> **WORK ITEM**
A faithful copy of all the records is needed, with the pictures omitted.
=== Section Start ===
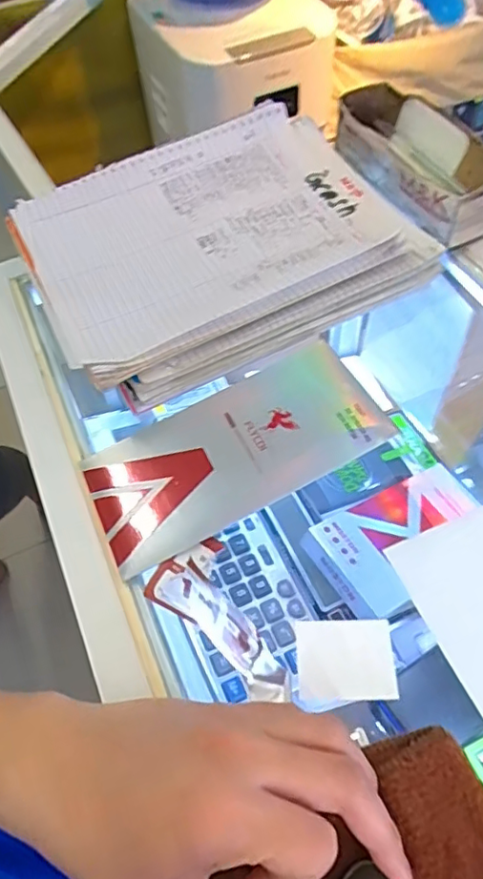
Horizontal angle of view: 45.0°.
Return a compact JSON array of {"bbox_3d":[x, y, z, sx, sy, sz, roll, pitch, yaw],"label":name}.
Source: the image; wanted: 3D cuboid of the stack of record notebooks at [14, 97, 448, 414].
[{"bbox_3d":[-0.014,-0.155,0.463,0.285,0.052,0.219,-25,58,-12],"label":"stack of record notebooks"}]

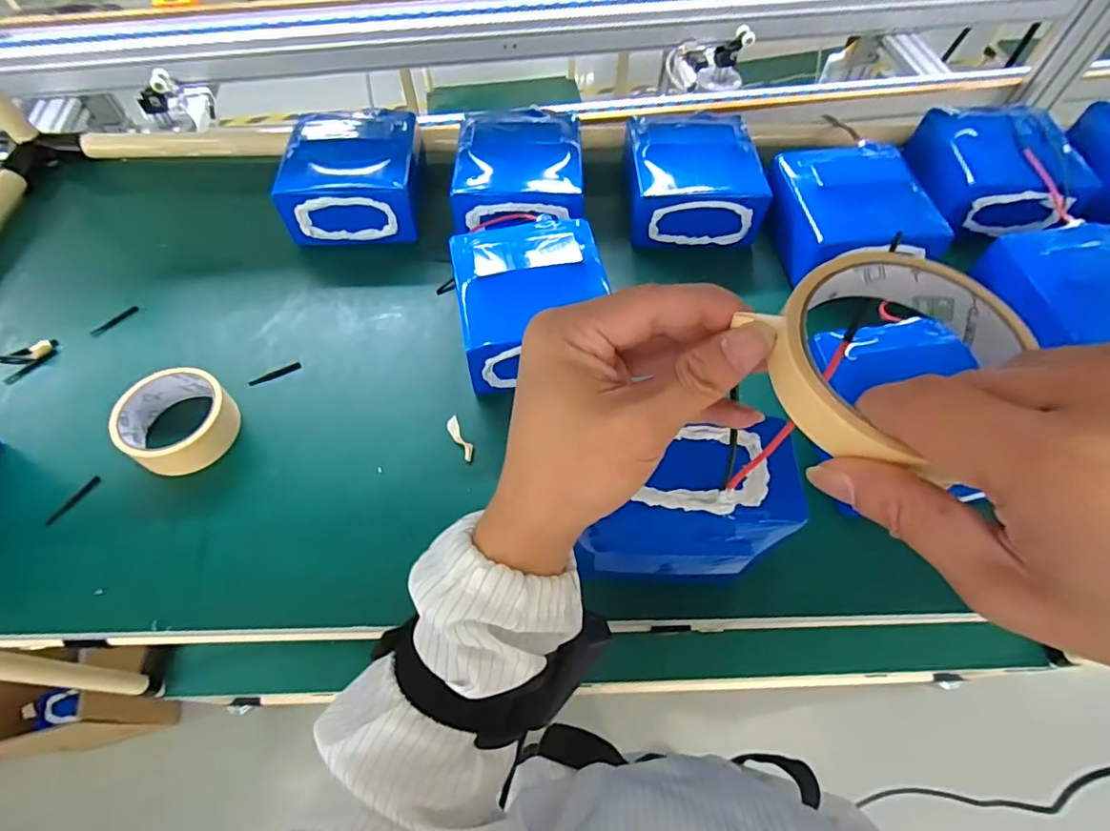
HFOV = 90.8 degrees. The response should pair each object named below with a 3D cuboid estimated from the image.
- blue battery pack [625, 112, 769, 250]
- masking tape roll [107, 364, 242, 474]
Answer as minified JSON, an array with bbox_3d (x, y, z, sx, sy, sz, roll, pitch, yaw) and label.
=== Section End ===
> **EXERCISE SOLUTION**
Horizontal angle of view: 45.0°.
Return a compact JSON array of {"bbox_3d":[x, y, z, sx, sy, sz, roll, pitch, yaw],"label":name}.
Source: the image; wanted: 3D cuboid of the stack of record notebooks at [14, 97, 448, 414].
[{"bbox_3d":[-0.014,-0.155,0.463,0.285,0.052,0.219,-25,58,-12],"label":"stack of record notebooks"}]

HFOV = 90.8 degrees. The response should pair each object named below with a 3D cuboid estimated from the image.
- blue battery pack [625, 112, 769, 250]
- masking tape roll [107, 364, 242, 474]
Answer as minified JSON, an array with bbox_3d (x, y, z, sx, sy, sz, roll, pitch, yaw) and label.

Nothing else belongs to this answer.